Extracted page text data

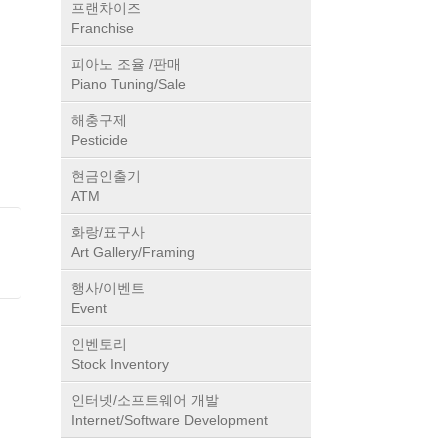
프랜차이즈
Franchise
피아노 조율 /판매
Piano Tuning/Sale
해충구제
Pesticide
현금인출기
ATM
화랑/표구사
Art Gallery/Framing
행사/이벤트
Event
인벤토리
Stock Inventory
인터넷/소프트웨어 개발
Internet/Software Development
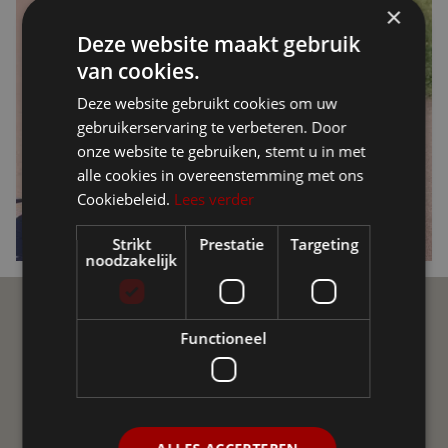
×
Deze website maakt gebruik
van cookies.
Deze website gebruikt cookies om uw
gebruikerservaring te verbeteren. Door
onze website te gebruiken, stemt u in met
alle cookies in overeenstemming met ons
Cookiebeleid.
Lees verder
Strikt
Prestatie
Targeting
noodzakelijk
Ellio Community
Functioneel
Join de Ellio Community op sociale media! Een
onafhankelijke groepering van gebruikers van Ellio in
Vlaanderen en Nederland. We helpen elkaar met vraag
en antwoord, delen nieuws, advies en ervaringen uit.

__WORK TO COMPLETE__. Read the entries and select each line where the word "Ellio" is found.

__TASK OUTPUT__.
Ellio Community
Join de Ellio Community op sociale media! Een
onafhankelijke groepering van gebruikers van Ellio in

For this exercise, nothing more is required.